Find all lines in the records that include the word "Pixel", and copy them out.
---- Information shown
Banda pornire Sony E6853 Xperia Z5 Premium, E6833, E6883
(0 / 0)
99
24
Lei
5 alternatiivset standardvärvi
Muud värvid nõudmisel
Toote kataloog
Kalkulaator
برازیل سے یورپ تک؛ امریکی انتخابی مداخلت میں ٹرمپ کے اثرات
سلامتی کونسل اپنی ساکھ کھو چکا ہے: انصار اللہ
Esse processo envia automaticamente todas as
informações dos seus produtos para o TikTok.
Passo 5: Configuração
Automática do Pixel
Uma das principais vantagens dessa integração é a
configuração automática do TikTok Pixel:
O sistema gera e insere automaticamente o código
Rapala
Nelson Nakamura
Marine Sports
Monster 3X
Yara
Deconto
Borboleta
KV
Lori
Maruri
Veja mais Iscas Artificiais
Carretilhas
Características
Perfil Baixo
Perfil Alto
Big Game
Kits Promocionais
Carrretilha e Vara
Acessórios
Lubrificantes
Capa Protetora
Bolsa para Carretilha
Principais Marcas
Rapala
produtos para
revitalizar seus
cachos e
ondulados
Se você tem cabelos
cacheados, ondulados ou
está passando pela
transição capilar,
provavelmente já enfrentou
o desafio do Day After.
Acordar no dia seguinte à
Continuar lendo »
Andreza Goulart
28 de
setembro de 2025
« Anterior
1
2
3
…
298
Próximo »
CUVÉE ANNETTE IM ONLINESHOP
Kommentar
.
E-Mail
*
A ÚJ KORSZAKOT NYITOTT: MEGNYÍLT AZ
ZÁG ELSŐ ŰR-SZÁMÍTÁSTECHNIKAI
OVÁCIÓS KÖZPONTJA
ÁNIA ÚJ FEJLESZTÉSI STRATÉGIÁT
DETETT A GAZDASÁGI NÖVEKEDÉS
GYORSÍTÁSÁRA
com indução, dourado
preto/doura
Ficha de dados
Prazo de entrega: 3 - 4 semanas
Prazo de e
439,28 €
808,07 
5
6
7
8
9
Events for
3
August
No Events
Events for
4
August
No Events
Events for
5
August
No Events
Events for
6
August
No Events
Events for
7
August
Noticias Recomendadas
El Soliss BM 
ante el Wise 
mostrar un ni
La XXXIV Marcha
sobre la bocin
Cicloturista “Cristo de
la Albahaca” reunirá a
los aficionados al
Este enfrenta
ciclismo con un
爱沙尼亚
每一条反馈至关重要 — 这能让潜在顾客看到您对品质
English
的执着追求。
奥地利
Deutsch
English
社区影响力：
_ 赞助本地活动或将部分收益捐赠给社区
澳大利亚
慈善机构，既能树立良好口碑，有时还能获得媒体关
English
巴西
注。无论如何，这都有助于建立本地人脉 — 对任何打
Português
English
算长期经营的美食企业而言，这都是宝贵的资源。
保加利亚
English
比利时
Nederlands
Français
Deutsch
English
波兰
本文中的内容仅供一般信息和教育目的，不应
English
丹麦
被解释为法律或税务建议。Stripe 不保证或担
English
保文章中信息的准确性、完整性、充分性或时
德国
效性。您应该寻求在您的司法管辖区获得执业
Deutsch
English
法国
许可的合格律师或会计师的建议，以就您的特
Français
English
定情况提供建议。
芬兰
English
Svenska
--------
### Result below
Automática do Pixel
configuração automática do TikTok Pixel:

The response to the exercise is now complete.